Cuando la pequeña Sophie tenía tres años, comenzó a desarrollar un extraño hábito. Todas las tardes, se sentaba con las piernas cruzadas en el suelo de su habitación y hablaba en voz baja a la pared. Al principio, su madre pensó que era algo adorable, ya que, al fin y al cabo, los niños tienen amigos imaginarios. Pero Sophie no estaba fingiendo. Hacía pausas, inclinaba la cabeza y asentía, como si realmente alguien le estuviera respondiendo.
«¿Cómo se llama tu amigo?», le preguntó su madre una vez, intentando seguirle el juego. Sophie sonrió y susurró: «No tiene nombre. Solo dice que vive aquí».
La respuesta le produjo un escalofrío. La casa era vieja, con vigas que crujían y un sótano al que a nadie le gustaba entrar. Pero lo descartó como una fantasía infantil. Hasta la noche en que la madre de Sophie la oyó.
Se detuvo frente a la puerta, intrigada, cuando oyó a su hija reírse y luego otra voz. Débil. Baja. No era la de ella. Abrió la puerta de golpe, pero la habitación estaba vacía, excepto por Sophie, que la miró inocentemente y dijo: «Lo has asustado».

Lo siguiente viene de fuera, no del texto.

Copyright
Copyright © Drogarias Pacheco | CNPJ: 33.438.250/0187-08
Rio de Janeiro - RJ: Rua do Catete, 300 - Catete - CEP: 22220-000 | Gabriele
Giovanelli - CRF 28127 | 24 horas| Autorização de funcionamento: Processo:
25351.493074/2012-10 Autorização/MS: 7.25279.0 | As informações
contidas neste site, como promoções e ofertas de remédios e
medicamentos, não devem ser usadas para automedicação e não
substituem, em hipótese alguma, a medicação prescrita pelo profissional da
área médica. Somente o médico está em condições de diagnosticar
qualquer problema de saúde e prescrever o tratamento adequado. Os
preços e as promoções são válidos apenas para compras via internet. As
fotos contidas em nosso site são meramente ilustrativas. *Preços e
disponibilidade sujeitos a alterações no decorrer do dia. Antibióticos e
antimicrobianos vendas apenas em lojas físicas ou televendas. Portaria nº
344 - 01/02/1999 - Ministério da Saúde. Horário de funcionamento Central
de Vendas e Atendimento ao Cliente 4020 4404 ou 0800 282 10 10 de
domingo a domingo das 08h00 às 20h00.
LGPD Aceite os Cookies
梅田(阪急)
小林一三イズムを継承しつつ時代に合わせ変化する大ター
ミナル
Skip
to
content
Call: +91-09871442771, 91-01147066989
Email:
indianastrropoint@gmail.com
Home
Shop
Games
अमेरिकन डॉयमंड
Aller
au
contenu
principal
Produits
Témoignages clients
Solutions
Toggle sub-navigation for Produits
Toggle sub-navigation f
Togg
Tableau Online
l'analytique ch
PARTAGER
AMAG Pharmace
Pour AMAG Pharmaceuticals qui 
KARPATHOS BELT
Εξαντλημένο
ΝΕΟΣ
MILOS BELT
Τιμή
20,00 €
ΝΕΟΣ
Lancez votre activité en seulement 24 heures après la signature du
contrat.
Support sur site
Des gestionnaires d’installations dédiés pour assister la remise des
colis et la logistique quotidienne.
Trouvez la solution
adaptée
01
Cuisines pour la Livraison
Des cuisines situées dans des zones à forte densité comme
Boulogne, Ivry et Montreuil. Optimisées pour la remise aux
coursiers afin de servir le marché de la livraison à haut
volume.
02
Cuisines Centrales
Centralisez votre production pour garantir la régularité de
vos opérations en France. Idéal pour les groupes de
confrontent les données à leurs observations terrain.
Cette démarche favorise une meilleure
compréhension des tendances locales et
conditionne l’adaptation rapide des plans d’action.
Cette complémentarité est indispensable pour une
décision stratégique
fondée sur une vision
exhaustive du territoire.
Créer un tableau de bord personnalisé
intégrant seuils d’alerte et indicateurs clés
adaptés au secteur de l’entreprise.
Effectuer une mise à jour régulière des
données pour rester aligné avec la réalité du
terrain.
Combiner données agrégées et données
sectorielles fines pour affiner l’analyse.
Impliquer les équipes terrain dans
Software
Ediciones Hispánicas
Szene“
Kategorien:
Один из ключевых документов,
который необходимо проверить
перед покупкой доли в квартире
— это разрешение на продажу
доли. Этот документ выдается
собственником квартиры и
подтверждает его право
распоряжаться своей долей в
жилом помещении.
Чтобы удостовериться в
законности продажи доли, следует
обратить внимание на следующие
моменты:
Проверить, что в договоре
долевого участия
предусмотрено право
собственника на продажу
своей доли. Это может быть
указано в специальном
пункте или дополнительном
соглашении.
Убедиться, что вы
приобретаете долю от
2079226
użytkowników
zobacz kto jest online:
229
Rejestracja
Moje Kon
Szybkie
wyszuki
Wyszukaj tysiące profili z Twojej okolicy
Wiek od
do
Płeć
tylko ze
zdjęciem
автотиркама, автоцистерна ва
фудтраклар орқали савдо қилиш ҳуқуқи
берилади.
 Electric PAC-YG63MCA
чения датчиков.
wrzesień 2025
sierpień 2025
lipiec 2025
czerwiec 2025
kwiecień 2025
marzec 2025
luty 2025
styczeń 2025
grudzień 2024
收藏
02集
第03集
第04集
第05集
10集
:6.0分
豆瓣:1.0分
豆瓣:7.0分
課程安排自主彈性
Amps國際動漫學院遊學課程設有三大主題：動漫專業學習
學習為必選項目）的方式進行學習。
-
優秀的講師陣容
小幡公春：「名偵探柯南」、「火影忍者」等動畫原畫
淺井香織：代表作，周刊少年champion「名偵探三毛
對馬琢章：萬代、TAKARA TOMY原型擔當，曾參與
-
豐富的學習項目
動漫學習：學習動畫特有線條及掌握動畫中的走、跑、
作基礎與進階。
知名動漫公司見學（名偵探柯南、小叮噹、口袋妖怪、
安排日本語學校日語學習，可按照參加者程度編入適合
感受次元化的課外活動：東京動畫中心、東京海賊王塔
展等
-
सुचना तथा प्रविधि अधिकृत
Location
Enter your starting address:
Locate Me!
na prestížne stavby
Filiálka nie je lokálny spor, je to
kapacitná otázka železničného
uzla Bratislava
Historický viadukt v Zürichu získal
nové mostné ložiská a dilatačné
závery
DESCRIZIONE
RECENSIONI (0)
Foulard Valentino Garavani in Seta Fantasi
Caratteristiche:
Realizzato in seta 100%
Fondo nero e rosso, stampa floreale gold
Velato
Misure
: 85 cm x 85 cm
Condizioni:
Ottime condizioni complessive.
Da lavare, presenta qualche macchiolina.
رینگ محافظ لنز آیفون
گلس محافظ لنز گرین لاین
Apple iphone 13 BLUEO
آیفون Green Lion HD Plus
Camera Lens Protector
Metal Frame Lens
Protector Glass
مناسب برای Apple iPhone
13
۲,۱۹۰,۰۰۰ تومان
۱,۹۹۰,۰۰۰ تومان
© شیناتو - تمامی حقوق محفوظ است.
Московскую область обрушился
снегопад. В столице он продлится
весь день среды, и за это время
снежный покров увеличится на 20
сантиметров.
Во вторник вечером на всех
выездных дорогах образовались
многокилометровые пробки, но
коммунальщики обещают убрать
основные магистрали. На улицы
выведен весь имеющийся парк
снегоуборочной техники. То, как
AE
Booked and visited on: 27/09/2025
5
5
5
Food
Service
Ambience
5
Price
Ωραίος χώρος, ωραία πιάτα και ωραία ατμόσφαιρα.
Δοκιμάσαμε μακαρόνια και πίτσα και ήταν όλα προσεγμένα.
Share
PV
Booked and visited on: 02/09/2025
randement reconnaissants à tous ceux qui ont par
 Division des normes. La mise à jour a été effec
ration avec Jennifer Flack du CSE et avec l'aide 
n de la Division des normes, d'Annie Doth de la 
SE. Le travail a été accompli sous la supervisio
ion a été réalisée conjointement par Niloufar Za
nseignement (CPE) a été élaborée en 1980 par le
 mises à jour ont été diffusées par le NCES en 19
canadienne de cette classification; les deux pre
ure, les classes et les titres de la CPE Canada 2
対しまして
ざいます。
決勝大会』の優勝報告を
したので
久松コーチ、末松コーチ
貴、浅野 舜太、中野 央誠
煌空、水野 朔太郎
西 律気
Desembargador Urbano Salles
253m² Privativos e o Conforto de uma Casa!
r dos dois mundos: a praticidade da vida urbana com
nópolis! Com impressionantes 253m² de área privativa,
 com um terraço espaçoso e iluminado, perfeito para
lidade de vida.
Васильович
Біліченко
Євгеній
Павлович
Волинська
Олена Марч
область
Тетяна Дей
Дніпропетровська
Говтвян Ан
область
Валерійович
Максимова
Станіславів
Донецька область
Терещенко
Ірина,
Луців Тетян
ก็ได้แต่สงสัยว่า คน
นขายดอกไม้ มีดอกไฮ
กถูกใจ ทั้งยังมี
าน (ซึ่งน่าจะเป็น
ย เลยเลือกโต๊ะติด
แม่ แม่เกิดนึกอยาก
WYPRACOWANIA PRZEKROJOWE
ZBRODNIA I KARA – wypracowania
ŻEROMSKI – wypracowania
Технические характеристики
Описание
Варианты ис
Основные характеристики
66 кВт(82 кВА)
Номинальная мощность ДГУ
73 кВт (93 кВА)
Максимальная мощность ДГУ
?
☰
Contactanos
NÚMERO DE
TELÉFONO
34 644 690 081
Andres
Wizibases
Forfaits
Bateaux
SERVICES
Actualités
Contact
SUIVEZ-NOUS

A partir de esa noche, comenzaron a suceder cosas extrañas. Los juguetes aparecían alineados cuidadosamente contra la pared, aunque Sophie insistía en que ella no los había tocado. En sus libros para colorear aparecían dibujos, no de princesas o castillos, sino de formas oscuras y ojos. Y siempre, cuando se le preguntaba, Sophie se encogía de hombros: «Él me ayudó a dibujarlos».
El punto de inflexión llegó una noche, cuando la madre de Sophie la acostó en la cama. Le dio un beso en la frente, apagó la luz y comenzó a cerrar la puerta. Fue entonces cuando lo oyó, claro como el agua.
Una voz. Desde dentro de la pared.
«Buenas noches, Sophie».
La madre se quedó paralizada, con todos los pelos de su cuerpo erizados. Sophie, medio dormida, sonrió y susurró: «Buenas noches».
Una semana después se mudaron de la casa.
Pero a veces, a altas horas de la noche, Sophie todavía apoya la oreja contra la pared de su nueva habitación. Esperando. Escuchando. Y una vez, solo una vez, jura que oyó un susurro muy débil que le respondía.